Bu konuda TDT-Türk Devletleri Teşkilatı ve Türkiye ile alâkalı olarak bâzı düşüncelerimizi şöylece paylaşabiliriz:
– TDT üyesi devletler için ortak alfabe hazırlanmalıdır.
– Ortak Türkçe üzerinde çalışmalıdır.
– Devlet adamları, bir kardeş devleti ziyâret ettiğinde hitaplarında ortak Türkçe kullanmaya özen gösterilmelidir.

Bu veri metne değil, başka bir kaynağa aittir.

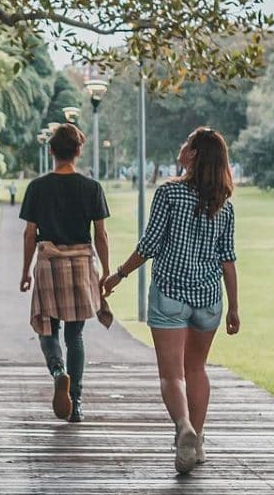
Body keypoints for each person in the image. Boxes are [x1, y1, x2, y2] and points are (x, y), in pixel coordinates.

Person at [103, 127, 241, 475]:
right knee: (197, 369)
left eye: (187, 142)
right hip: (209, 298)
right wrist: (235, 307)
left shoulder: (169, 194)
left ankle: (183, 428)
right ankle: (199, 443)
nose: (182, 145)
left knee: (171, 375)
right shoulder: (224, 205)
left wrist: (118, 274)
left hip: (170, 295)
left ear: (192, 154)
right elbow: (228, 259)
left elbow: (149, 245)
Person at [18, 123, 111, 424]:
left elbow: (30, 234)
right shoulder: (92, 188)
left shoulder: (37, 187)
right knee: (76, 334)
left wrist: (25, 271)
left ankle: (58, 372)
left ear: (51, 151)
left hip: (49, 264)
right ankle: (77, 402)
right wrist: (106, 271)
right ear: (79, 151)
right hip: (80, 264)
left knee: (47, 328)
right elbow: (101, 235)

– TV yayınları ve gazetelerde ortak Türkçeye riayet edilmeli Türkiye Türkçesinde Batı, Azerbaycan ve Türkistan Türkçesinde de Rusça menşeli kelimeleri kullanmamaya azami dikkat etmelidir. Türkçe konuşan nüfus arasında bir asır evvel lehçe dışında bir uzaklık yokken 1917’de Kızıl Devrim, 1928 Harf İnkılabı ve 1960’ta 27 Mayıs Darbesinin yaşanmasıyla Türkçe bugünkü vaziyete düştü.
– Türkçe konusunda RTÜK’e TV’leri denetleme yetkisi verilmelidir.
– Yabancı isim ve kelimeleri tercih eden ticarethâne ve şirketler, ihtar ve ikaza rağmen ısrarcı olurlarsa vergileri, yüzde 25 daha fazla olmalıdır.
– Türkçenin, bu dili iyi konuşan analar, öğreticiler, kanaat önderleri, yazarlar ve hatiplerle gelişeceği gerçeği unutulmamalı. Bundan dolayı CB taltif faaliyetlerine “Türkçeyi İyi Yazma Ödülü” ve “Türkçeyi İyi Konuşma Ödülü” ihdas edilmelidir. O zaman, dedesi 1960’larda Avrupa’ya işçi olarak gelmiş olan vatandaşlarımızın burada doğup büyümüş, iki yabancı lisan bilen, fakat, Türkçeyi de mükemmelen konuşan torunlarının mükâfat aldıkları hayretle görülecektir.